At 4:55AM a soldier from the jeep saw some one trying to squeeze through the space between the turnstile and wall and ran out to stop him. The internationals asked us if we could ask the army to open another turnstile for the women who want to pass through but can't because of the bottle neck. We couldn't do anything but they eventually get through to someone who did open another turnstile.

At 5:25AM  soldiers from the jeep came over to us and told us we shouldn't be there . They wanted us to stand behind these huge cement structures. If we stood there we  would not have been able to see the turnstile on the other side. They told us it was a military zone. We moved slightly back.

At 5:35AM the soldiers came back and put up a sign which said "Danger – Military Zone. Anyone who passes through is endangering their lives." They insisted we stand behind that sign. We moved over and found another place to stand in the grasses that allowed us to see the turnstile from a far.

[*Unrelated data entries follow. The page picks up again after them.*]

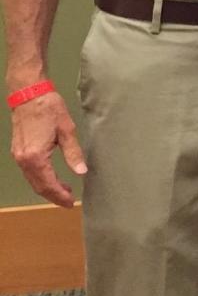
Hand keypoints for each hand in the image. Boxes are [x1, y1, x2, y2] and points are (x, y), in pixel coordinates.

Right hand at [10, 89, 86, 207]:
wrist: (29, 93)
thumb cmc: (48, 108)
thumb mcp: (66, 130)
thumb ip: (73, 153)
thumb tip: (81, 172)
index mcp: (36, 157)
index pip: (48, 184)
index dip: (60, 196)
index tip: (71, 203)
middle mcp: (24, 159)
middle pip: (38, 186)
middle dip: (54, 195)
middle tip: (69, 201)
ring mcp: (19, 155)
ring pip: (32, 180)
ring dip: (47, 188)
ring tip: (64, 190)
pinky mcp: (18, 150)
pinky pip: (29, 172)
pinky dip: (40, 178)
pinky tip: (52, 176)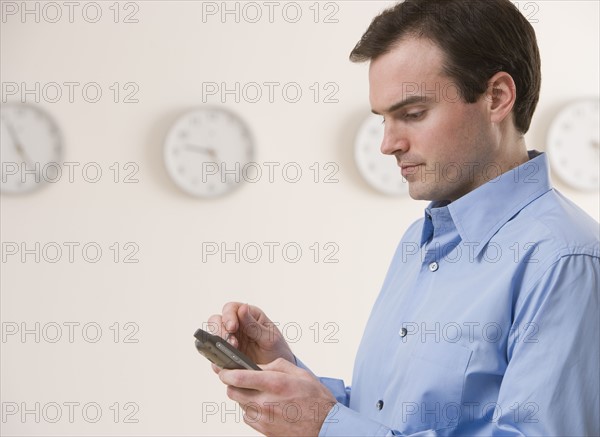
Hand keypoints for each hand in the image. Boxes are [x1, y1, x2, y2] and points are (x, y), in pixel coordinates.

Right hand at [207, 302, 294, 366]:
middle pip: (216, 321)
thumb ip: (254, 325)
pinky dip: (216, 361)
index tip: (232, 327)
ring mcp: (228, 341)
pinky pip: (214, 357)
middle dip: (220, 331)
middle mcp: (236, 326)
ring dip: (216, 345)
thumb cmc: (277, 350)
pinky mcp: (224, 356)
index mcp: (248, 316)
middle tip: (230, 343)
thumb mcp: (270, 338)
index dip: (228, 316)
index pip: (231, 309)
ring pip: (212, 338)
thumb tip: (243, 308)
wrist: (277, 374)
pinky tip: (225, 365)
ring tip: (228, 354)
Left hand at [219, 358, 336, 436]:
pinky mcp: (264, 430)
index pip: (238, 377)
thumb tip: (257, 366)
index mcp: (274, 384)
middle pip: (232, 392)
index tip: (224, 369)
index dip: (226, 372)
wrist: (325, 426)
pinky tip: (265, 406)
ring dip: (244, 397)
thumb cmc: (315, 399)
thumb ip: (275, 366)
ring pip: (240, 405)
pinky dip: (251, 410)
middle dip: (232, 384)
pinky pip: (248, 417)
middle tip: (240, 379)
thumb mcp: (299, 373)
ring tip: (260, 393)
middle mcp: (265, 402)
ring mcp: (263, 419)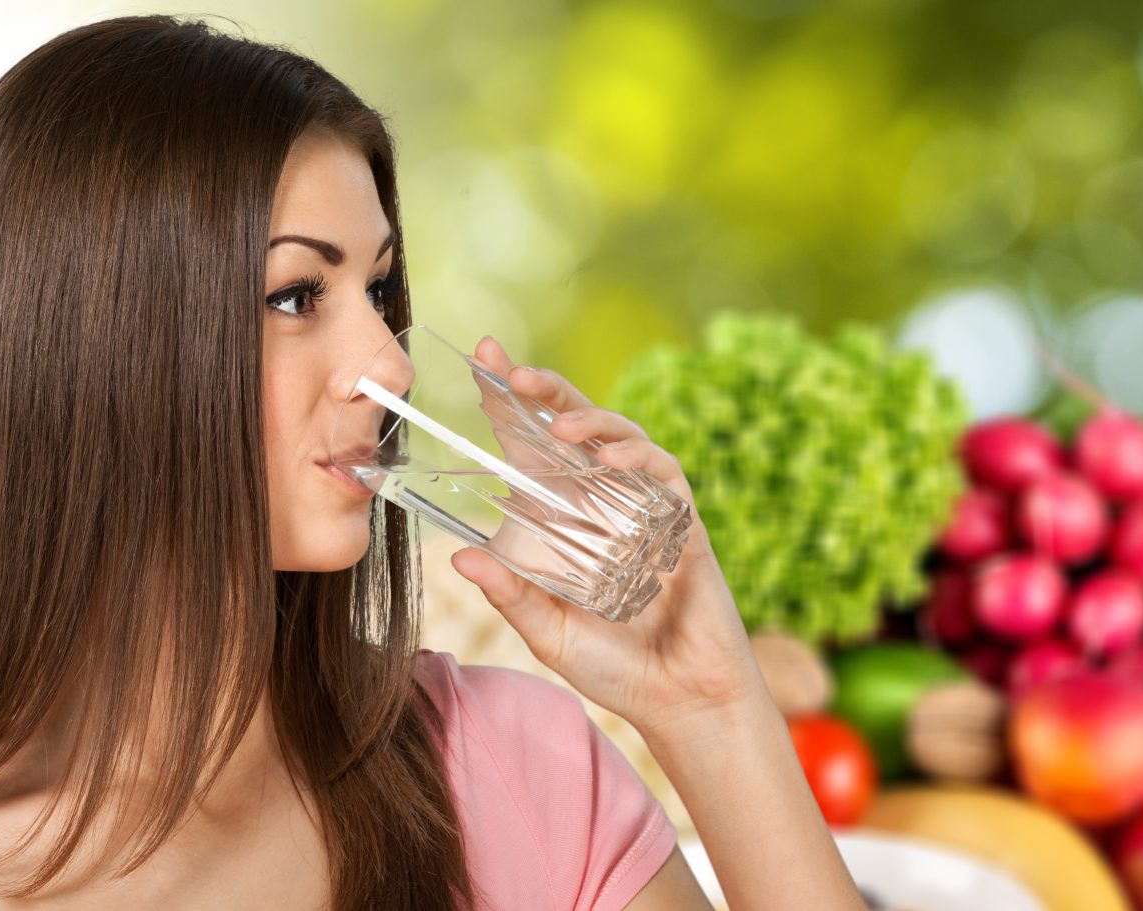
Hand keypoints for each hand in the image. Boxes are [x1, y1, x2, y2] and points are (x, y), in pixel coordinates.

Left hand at [449, 336, 767, 738]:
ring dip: (591, 418)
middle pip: (575, 426)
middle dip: (547, 390)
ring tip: (558, 421)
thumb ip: (511, 595)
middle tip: (514, 369)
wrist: (681, 700)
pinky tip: (614, 458)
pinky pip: (664, 474)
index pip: (533, 446)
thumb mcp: (548, 632)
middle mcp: (604, 502)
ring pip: (621, 437)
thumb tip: (459, 557)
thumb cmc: (615, 667)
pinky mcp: (683, 521)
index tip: (483, 361)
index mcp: (565, 517)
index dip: (511, 404)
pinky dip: (639, 458)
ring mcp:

 We saw about 20 people sitting behind the gate on the Israeli side. There was some thing wrong with the matching of their fingerprints and they had to wait until 8:30AM for the DCO to open. This mismatching often happens to people who work with their hands. The constant rubbing of the fingers on hard surfaces changes the print and then it no longer looks like the picture taken a few weeks before.

In the terminal four stations were in operation to examine the Palestinians' documents. An average of only 12 people a minute were checked and left the terminal on the Israeli side (as many as 20 and as few as 3 per minute). 

 About 3,500 people must pass through in the morning to get to work.  It is outrageous to expect only 4 stations to service such a mass of people. This is especially ludicrous when you see what a pressure the people are under. People who come from villages further north must get up at 2AM in order to get to work on time. They must pass through other checkpoints before even getting to the CP at the boarder to Israel. And here at this boarder they are met with an endless line of people all equally under the same pressure to get to work and must fight each other for a place on line. It is as if we set the stage for this to happen. This kind of treatment of people who have passed through all the security tests and have received permits is unacceptable. It results in chaos. As so many Palestinians who pass by us say, "This is not living!"